PyData Chicago: Running Notebooks in Production? Blessing or Curse? by Eduardo Blancas

"Explore the benefits and challenges of using Jupyter notebooks in production. Discover best practices for maintaining and testing notebooks, managing versioning, and scheduling notebooks. By Eduardo Blancas at PyData Chicago."

Key takeaways
  1. Jupyter is a file format (JSON) and a platform with features allowing editing of notebooks.
  2. Maintaining long notebooks can be challenging, but keeping the code clear and concise with a standard structure helps maintainability.
  3. Having immutable code that doesn’t change arguments is a way to avoid potential issues with notebooks in production.
  4. Following a common standard for formatting, such as Black, can improve readability and maintainability.
  5. Testing notebooks can be challenging, but libraries such as testbook can extract and test functions from notebooks.

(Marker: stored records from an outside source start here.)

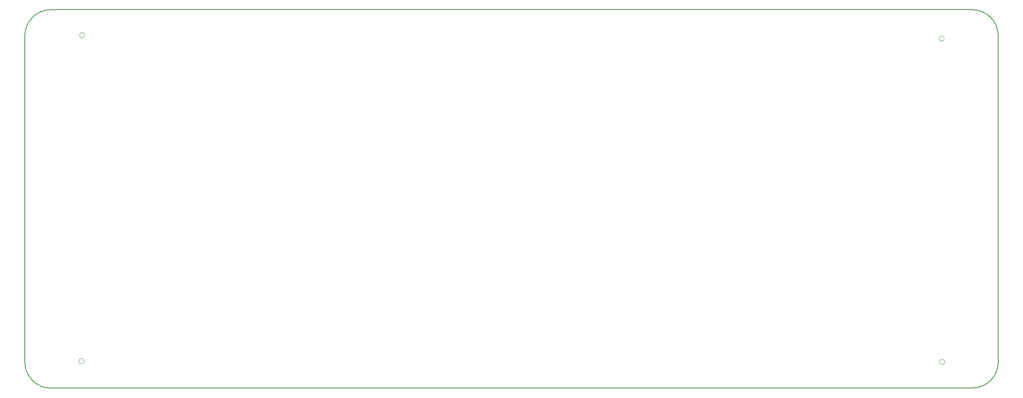
<source format=gbr>
%TF.GenerationSoftware,KiCad,Pcbnew,(6.0.10)*%
%TF.CreationDate,2023-04-18T09:59:35+03:00*%
%TF.ProjectId,Console,436f6e73-6f6c-4652-9e6b-696361645f70,rev?*%
%TF.SameCoordinates,Original*%
%TF.FileFunction,Profile,NP*%
%FSLAX46Y46*%
G04 Gerber Fmt 4.6, Leading zero omitted, Abs format (unit mm)*
G04 Created by KiCad (PCBNEW (6.0.10)) date 2023-04-18 09:59:35*
%MOMM*%
%LPD*%
G01*
G04 APERTURE LIST*
%TA.AperFunction,Profile*%
%ADD10C,0.200000*%
%TD*%
%TA.AperFunction,Profile*%
%ADD11C,0.100000*%
%TD*%
G04 APERTURE END LIST*
D10*
X47000000Y-134500000D02*
G75*
G03*
X52500000Y-140000000I5500000J0D01*
G01*
X247500000Y-140000000D02*
G75*
G03*
X253000000Y-134500000I0J5500000D01*
G01*
X253000000Y-65500000D02*
G75*
G03*
X247500000Y-60000000I-5500000J0D01*
G01*
D11*
X59576000Y-134300000D02*
G75*
G03*
X59576000Y-134300000I-576000J0D01*
G01*
D10*
X52500000Y-60000000D02*
G75*
G03*
X47000000Y-65500000I0J-5500000D01*
G01*
X247500000Y-140000000D02*
X52500000Y-140000000D01*
D11*
X59700000Y-65400000D02*
G75*
G03*
X59700000Y-65400000I-576000J0D01*
G01*
D10*
X52500000Y-60000000D02*
X247500000Y-60000000D01*
X47000000Y-65500000D02*
X47000000Y-134500000D01*
X253000000Y-65500000D02*
X253000000Y-134500000D01*
D11*
X241600000Y-66100000D02*
G75*
G03*
X241600000Y-66100000I-576000J0D01*
G01*
X241676000Y-134500000D02*
G75*
G03*
X241676000Y-134500000I-576000J0D01*
G01*
M02*

</source>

  6. Data pipelines can help break down data analysis logic into manageable pieces and test them in isolation.
  7. External libraries used in notebooks should be listed and recorded to prevent versioning issues.
  8. Data snapshots can help keep track of the expected outputs of notebooks.
  9. Formatting notebooks and using alternative formats, such as .py files with annotations, can help improve the maintainability and interoperability of notebooks in production.
  10. Scheduling notebooks can be done using tools such as Papermill or a scheduler that supports bash commands.